*Prompt*:
In the records below, find each line holding the word "meters" and copy it.

*Given records*:

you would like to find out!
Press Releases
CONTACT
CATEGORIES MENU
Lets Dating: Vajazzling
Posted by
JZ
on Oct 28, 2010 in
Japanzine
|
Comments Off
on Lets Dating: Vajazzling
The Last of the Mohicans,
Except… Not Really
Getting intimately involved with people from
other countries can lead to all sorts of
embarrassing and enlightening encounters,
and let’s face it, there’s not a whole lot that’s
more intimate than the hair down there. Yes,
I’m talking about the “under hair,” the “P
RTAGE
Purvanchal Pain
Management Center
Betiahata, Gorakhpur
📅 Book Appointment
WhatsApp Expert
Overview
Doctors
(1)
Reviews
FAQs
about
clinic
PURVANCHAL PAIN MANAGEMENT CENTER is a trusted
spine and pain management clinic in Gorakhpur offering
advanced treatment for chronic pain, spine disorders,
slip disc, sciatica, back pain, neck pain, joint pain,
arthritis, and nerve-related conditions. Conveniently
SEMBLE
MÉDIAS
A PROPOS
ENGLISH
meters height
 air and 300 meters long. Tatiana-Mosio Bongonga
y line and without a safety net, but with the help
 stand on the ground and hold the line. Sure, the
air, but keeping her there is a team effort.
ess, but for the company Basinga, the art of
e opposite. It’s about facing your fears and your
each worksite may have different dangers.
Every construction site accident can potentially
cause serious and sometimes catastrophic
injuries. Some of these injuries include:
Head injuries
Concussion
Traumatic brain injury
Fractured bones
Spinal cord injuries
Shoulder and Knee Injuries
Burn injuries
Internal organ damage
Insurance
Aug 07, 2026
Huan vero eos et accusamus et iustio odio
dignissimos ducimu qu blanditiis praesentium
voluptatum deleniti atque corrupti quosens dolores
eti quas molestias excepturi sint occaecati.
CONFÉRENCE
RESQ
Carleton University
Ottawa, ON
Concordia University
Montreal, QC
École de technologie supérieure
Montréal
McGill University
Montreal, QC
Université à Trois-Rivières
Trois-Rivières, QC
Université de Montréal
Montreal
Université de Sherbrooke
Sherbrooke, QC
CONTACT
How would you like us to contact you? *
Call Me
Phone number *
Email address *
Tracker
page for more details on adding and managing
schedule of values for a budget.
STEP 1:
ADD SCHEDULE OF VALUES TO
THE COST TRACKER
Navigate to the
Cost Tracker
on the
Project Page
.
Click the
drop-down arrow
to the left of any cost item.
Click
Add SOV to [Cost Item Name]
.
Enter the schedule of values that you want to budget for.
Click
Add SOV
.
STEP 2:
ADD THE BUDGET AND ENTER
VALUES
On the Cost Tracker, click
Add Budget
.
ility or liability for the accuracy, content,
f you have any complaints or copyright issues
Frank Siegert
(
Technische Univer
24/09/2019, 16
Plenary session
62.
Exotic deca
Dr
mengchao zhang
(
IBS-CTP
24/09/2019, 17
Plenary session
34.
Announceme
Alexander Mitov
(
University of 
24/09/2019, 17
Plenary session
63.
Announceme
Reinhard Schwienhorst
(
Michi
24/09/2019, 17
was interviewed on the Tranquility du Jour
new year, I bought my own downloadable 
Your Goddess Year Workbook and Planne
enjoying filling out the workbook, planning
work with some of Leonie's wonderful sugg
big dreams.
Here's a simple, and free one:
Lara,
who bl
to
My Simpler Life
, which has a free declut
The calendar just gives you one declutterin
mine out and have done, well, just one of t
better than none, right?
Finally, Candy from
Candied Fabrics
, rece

...

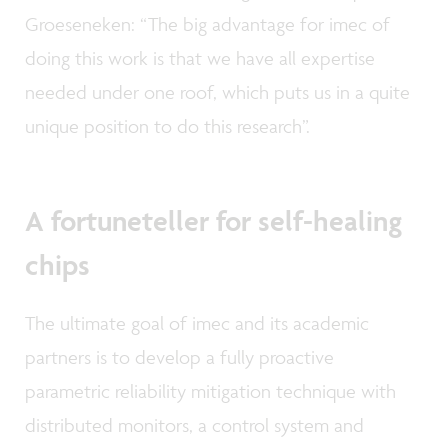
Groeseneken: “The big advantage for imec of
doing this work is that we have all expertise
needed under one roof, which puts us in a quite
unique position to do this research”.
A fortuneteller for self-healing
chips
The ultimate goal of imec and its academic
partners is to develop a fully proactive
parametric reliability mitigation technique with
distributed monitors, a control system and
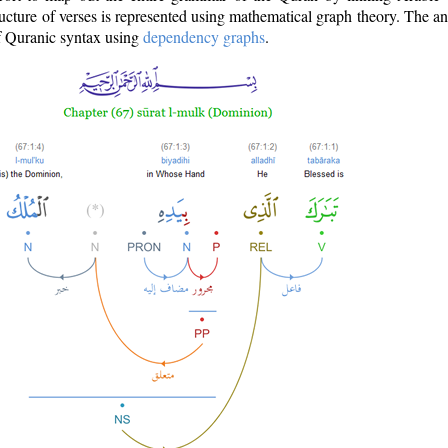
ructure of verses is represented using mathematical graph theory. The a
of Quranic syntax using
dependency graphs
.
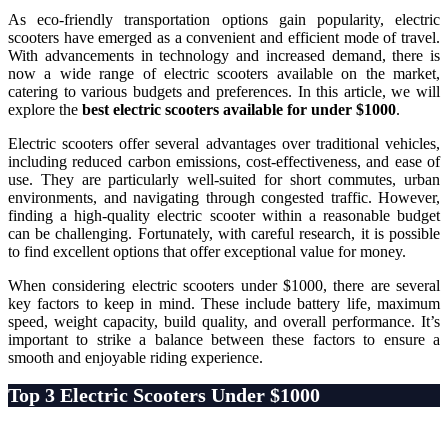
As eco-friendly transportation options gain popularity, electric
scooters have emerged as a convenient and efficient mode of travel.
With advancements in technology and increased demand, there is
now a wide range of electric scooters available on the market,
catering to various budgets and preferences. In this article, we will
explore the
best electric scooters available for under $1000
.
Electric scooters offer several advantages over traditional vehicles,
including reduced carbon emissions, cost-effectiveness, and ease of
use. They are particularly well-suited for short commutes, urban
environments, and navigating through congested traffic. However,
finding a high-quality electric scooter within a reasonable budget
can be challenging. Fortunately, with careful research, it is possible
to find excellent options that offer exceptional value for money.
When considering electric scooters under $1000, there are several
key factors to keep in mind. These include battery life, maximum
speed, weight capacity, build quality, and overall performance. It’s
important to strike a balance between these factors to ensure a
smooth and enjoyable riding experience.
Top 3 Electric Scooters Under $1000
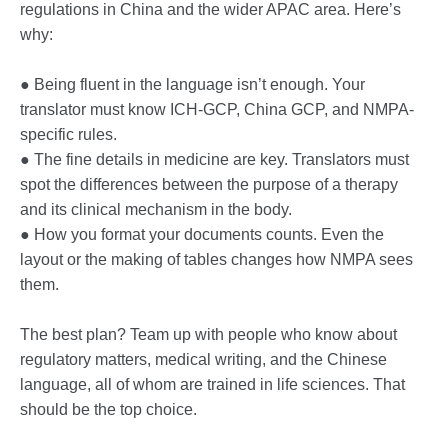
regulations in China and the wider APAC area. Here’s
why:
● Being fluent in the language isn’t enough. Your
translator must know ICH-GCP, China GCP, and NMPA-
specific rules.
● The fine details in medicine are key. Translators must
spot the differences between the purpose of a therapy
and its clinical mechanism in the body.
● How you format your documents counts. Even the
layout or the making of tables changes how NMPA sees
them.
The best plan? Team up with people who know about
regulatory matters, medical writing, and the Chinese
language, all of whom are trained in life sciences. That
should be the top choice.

* * *

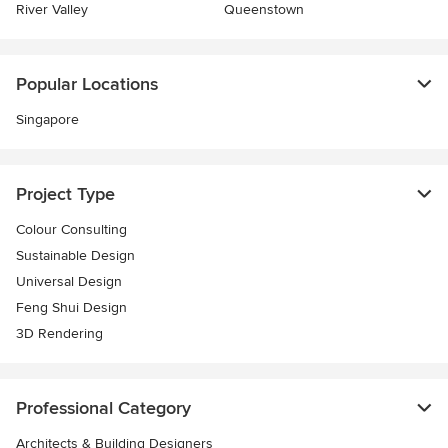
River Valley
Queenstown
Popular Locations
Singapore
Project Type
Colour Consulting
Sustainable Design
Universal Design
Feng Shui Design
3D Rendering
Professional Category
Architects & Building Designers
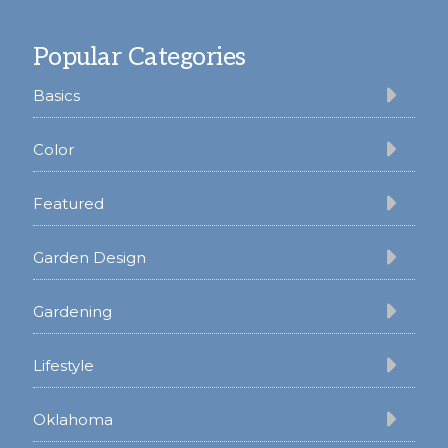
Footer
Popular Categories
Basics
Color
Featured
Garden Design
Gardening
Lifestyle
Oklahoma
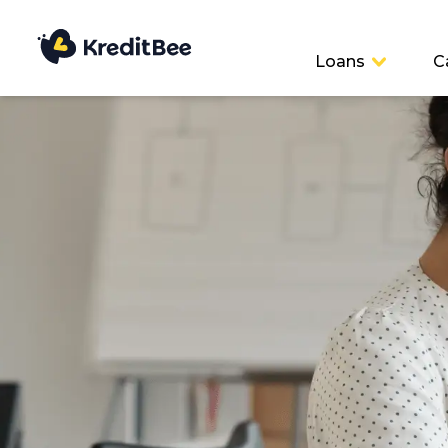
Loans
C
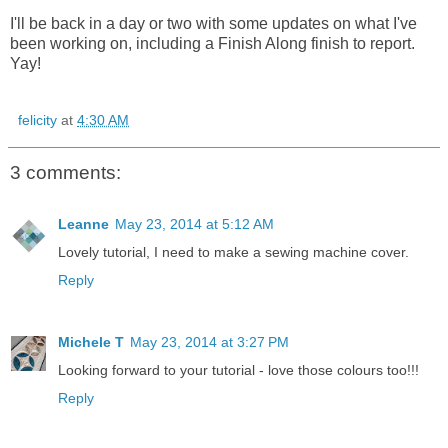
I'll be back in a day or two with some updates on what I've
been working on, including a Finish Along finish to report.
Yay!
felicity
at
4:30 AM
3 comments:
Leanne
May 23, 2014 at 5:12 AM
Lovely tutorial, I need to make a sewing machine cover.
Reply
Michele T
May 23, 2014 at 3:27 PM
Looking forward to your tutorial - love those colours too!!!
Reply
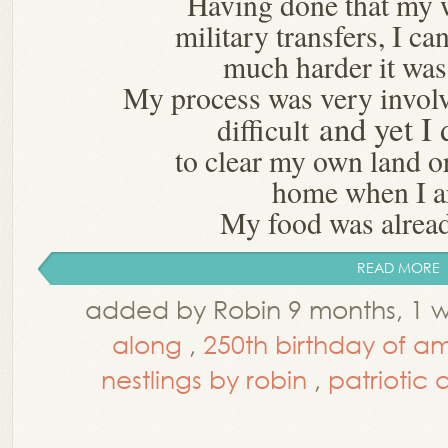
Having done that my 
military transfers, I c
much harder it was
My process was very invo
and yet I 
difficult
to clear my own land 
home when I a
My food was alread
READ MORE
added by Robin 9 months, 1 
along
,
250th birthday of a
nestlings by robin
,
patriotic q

*Response*:
meters height
 air and 300 meters long. Tatiana-Mosio Bongonga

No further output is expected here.